Tuesday, August 26, 2014

Summer Harvest


 jesuisperdu:

stillhouse:

Jack McConville 

<3
My garden is bursting at the seams. I have been up to my eyes in cucumbers, tomatoes, arugula, pumpkin, peppers, eggplant—the list goes on! I try and dump produce on any soul who stops by the house, but it isn’t enough.
Mind you, this is my first garden, so the whole thing has been an experiment. My thoughts were, “is this shit even gonna grow?”—way back in April when I plunged my hands in the soggy manure-laden soil.
The gardening process has been a labor of love. In the beginning, I weeded every other day and took time to examine each plant in their fragile nascence. If the temperature dropped below 60, I quickly rushed home to cover the boxes. At my first harvest—mostly strawberries and spring greens—I was twitterpated. There’s nothing quite like eating a meal you have grown yourself. The food tastes so fresh!
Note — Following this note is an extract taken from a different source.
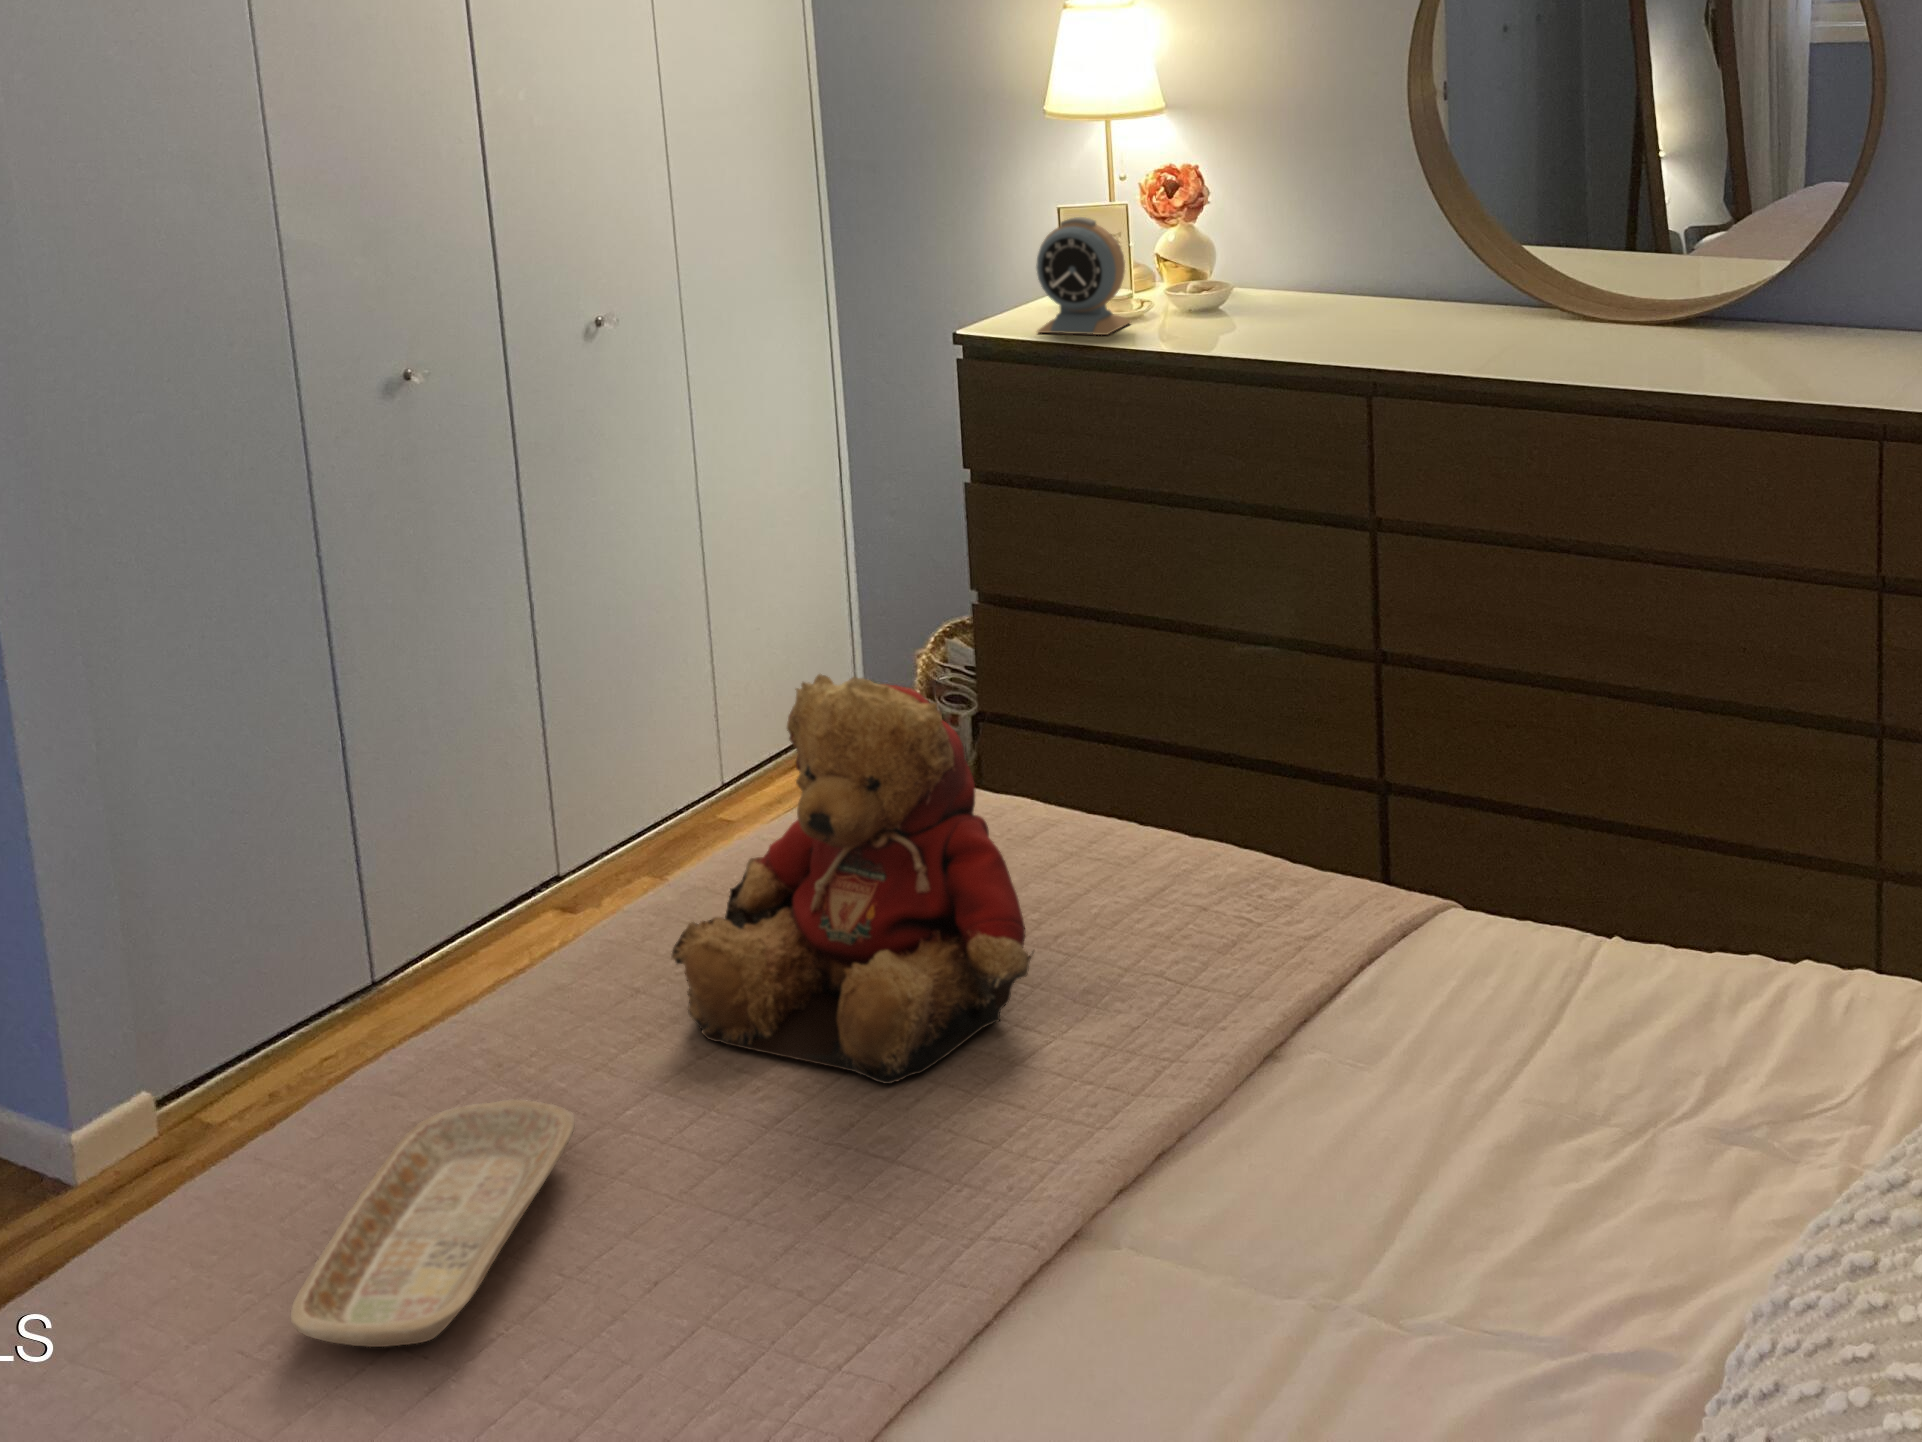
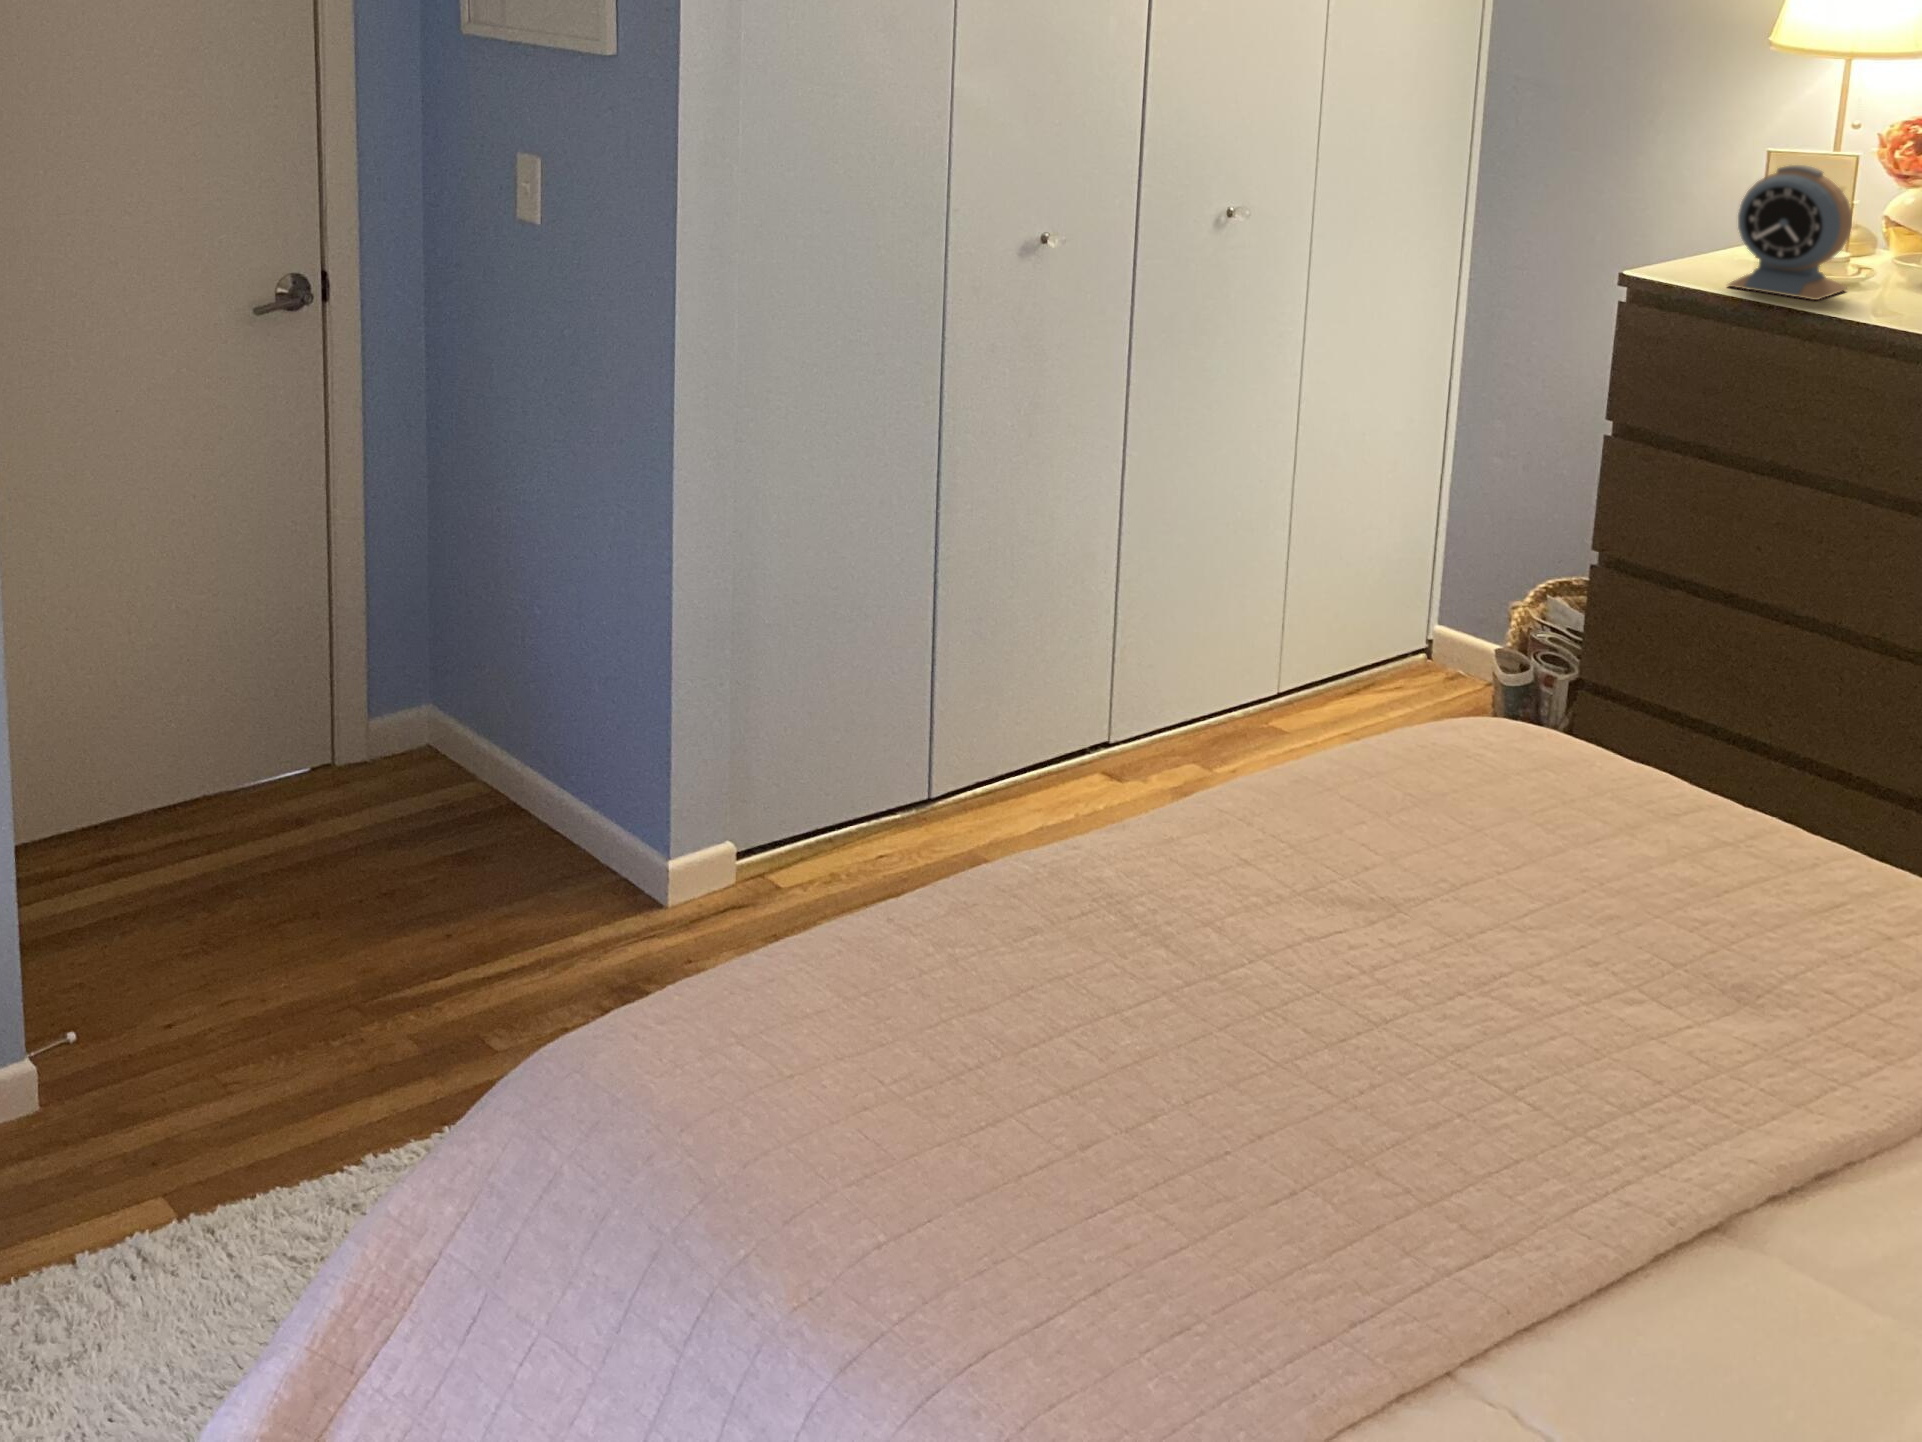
teddy bear: present [671,674,1033,1084] -> none [1293,606,1690,1022]
tray: present [291,1100,575,1347] -> none [949,925,1197,1117]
It’s almost as if you can feel the life force you are consuming. You realize how ‘dead’ grocery store produce really is; it’s no wonder when majority of our grocery fruits and veggies travel all the way from equatorial zones so we can be supplied with any and every lifeform we desire 12 months out of the year—its fucked.
In the modern world, we have become desensitized to many natural forces. We have let our seasonal compass rust and in that we have lost a sweet patience and connection to our food that is cultivated alongside the seedlings. There is no greater feeling than waiting for your berries to ripen or the tomatoes to redden, and then gorging for a few weeks at t time. Blackberry-flavored everything and bruschetta for daaaaayze.
Of course, it’s not always flower-children and Indian summer picnics. Nature is a reflection of our own internal seasonal energy—something I have never listened to before but is ripe with lessons. Leading up unto the summer solstice, we are all growing--planning, planting, watering, waiting for the sun to shine and our explosion of energy to begin. I certainly felt this way—manic almost, like I had a fire under my ass and I needed to do everything. In that time, I moved to a new city, got two jobs, a new house full of new roommates, and began training for a marathon—just for shits and giggles. This is spring and early summer energy at its finest.
Now that summer is waning, we’re all exhausted. The plants are dumping their energy into their fruits in a way of sluffing off that long-cultivated energy. Like, ‘here take it all, I’m done.’ We can recognize that same urge ourselves— ‘yeah, I’m ready to layer up for fall and tuck away my SPF.’
We’re over it. A tell-tale sign is the overgrowth that we see happening. At least with me, I went from over-mothering my garden to straight-up negligence. I was like, ‘come one come all—grow however you want.’ And now my garden is a disheveled forest of wiry, too-tall, indistinguishable specimens.
The waning of summer brings an insightful lesson of how things can “grow-over” in life. If you don’t take the time to prune the thoughts, actions, and behaviors that inhibit your full potential—things get overwhelming. We can’t distinguish one root from the next—good and bad.
There’s a difference between maximum growth and maximization of the plant’s properties. Lettuce, for example, if you don’t trim consistently will put all its energy into growing a super high stalk, and give tiny, bitter leaves. Similarly in my life, when I put all my energy into ‘reaching for the sky’, doing everything I possibly can to stay productive, even if it means working 7 days a week—my harvest is a fraction of the quality that it could be. Even though it’s tempting to shoot up as fast as we can, we must take the time to grow-slow, trim unnecessary influences and have faith that seasons cycle.